Selvi İlyasoğlu

Personal information
- Born: 11 October 2004 (age 21) Baku, Azerbaijan
- Height: 1.65 m (5 ft 5 in)
- Weight: 62 kg (137 lb)

Sport
- Country: Turkey
- Sport: Women's freestyle wrestling
- Event: 62 kg
- Club: Beşiktaş J.K.

Medal record
Women's freestyle wrestling
Representing Turkey
Islamic Solidarity Games
| Bronze medal – third place | 2025 Riyadh | 57 kg |
European U23 Championships
| Bronze medal – third place | 2025 Tirana | 62 kg |
European U20 Championships
| Bronze medal – third place | 2023 Santiago | 62 kg |
World U17 Championships
| Gold medal – first place | 2021 Budapest | 57 kg |

= Selvi İlyasoğlu =

Turkish freestyle wrestler

Selvi İlyasoğlu (born 11 October 2004) is a Turkish freestyle wrestler competing in the 62 kg division.

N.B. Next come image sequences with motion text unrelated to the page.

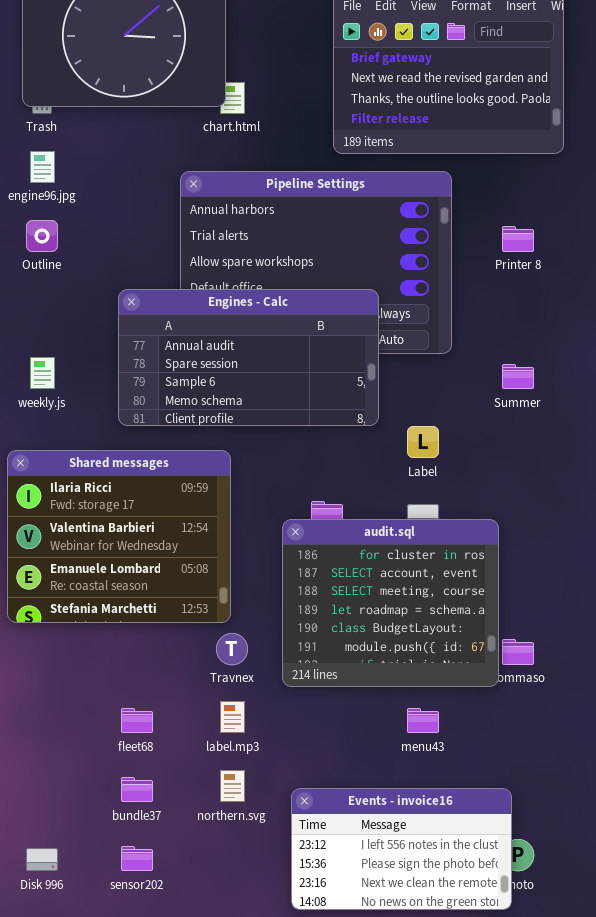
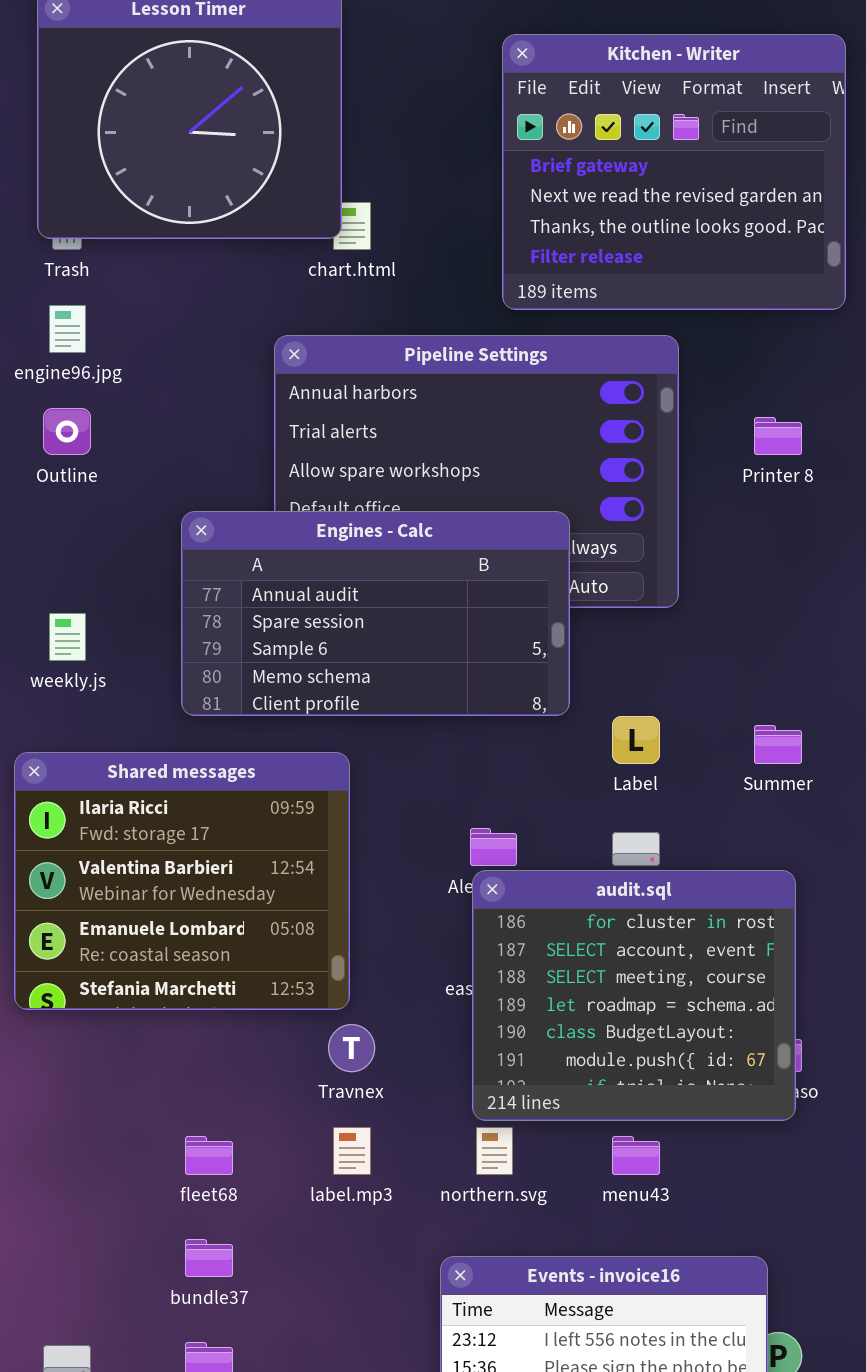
Summer: [502,364,534,389] -> [754,725,802,764], moved
audit.sql: [282,519,499,687] -> [472,870,796,1121], moved
northern.svg: [220,770,245,802] -> [476,1127,513,1175], moved

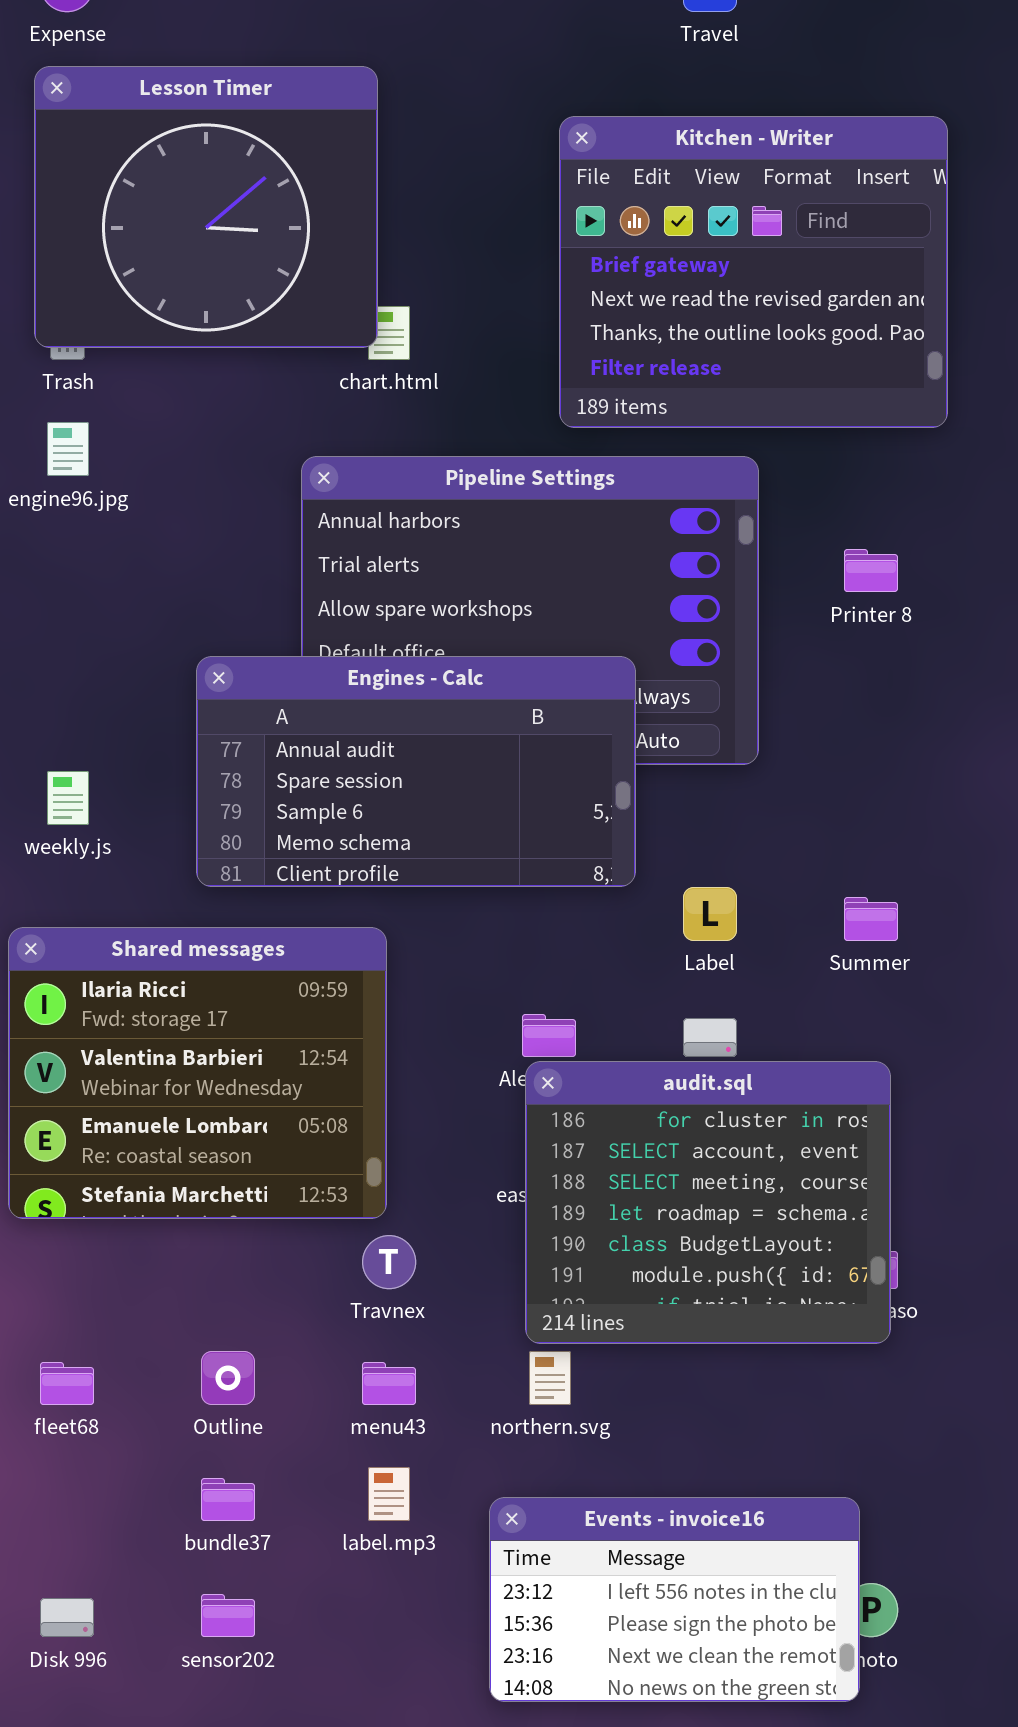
Outline: [43,408,91,455] -> [201,1351,255,1405], moved
label.mp3: [333,1127,371,1175] -> [368,1467,410,1521], moved
fleet68: [185,1136,233,1175] -> [40,1362,94,1405], moved
menu43: [612,1136,660,1175] -> [362,1362,416,1405], moved

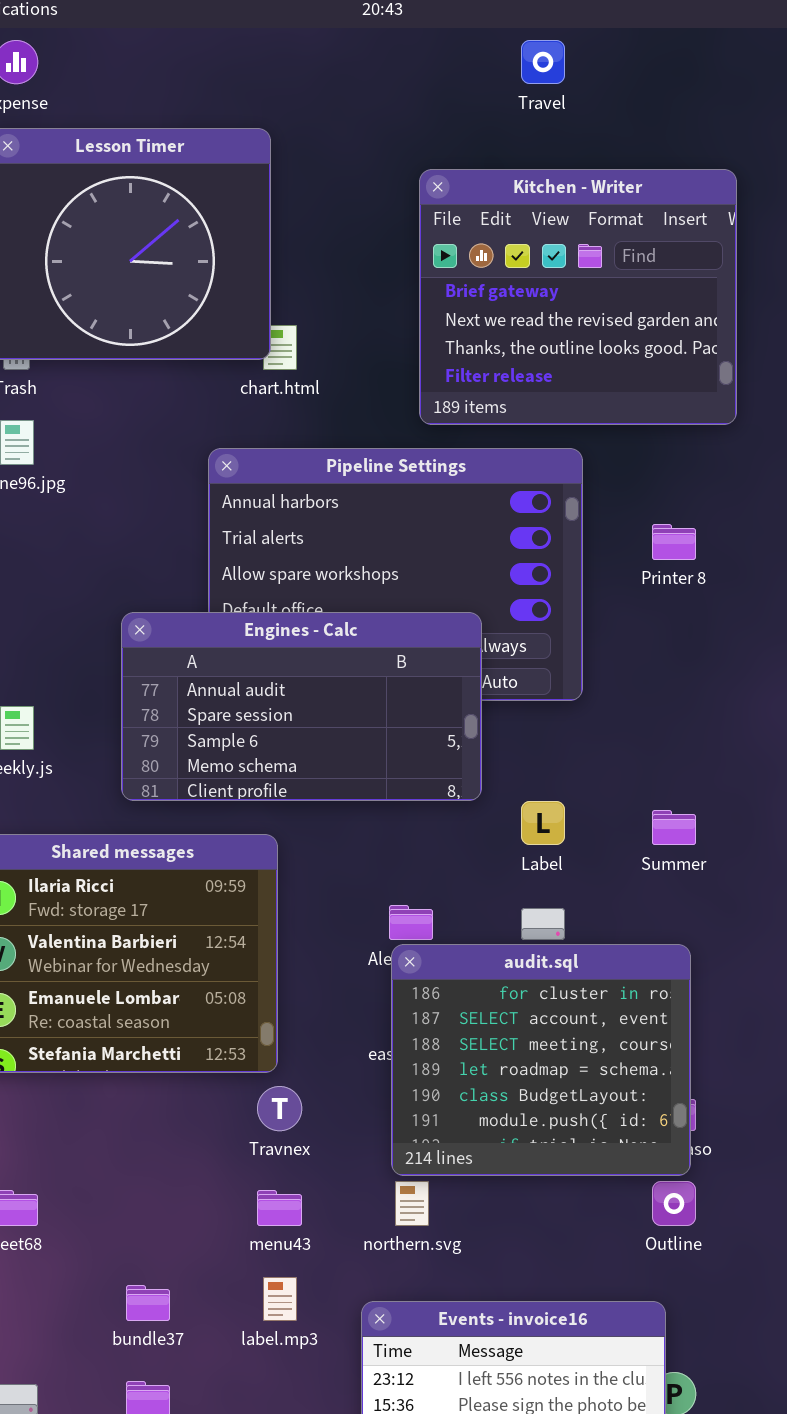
Outline: [201,1351,255,1405] -> [652,1181,696,1226], moved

She is a member of Beşiktaş J.K.

== Career ==
She won the gold medal by defeating Swedish Tindra Dalmyr 4-0 in the women's freestyle 57 kg final match at the 2021 World Cadets Wrestling Championships held in Budapest, Hungary. She had reached the final by defeating American Marina Cosme 6-0 in the first round, Mongolian Khaliun Byambasuren 4-3 in the quarter-finals and Russian Angelina Pervukhina 5-2 in the semi-finals. According to the statement made by the Turkish Wrestling Federation, Selvi İlyasoğlu is the first world champion Turkish athlete in cadets.

She won one of the bronze medals by defeating German Luisa Scheel in the women's freestyle 62 kg third place match at the 2023 European Juniors Wrestling Championships in Santiago de Compostela, Spain.

Selvi İlyasoğlu reached the quarter-finals in the women's freestyle 62 kg category at the European U23 Wrestling Championships in Tirana, Albania, defeating Serbian Jovana Radivojević with a 10-0 technical superiority in the first round. In the quarter-finals, she lost to Amina Tandelova, who competed for Russia as an Individual Independent. Her opponent reached the final and qualified for the repechage. In the repechage match, she defeated Lithuanian Ineta Dantaitė with 11-0 technical superiority and in the bronze medal match, she defeated French Iris Thiebaux 5-3 and won one of bronze medals.

==Personal life==
İlyasoğlu is of Turkish Meskhetian origin.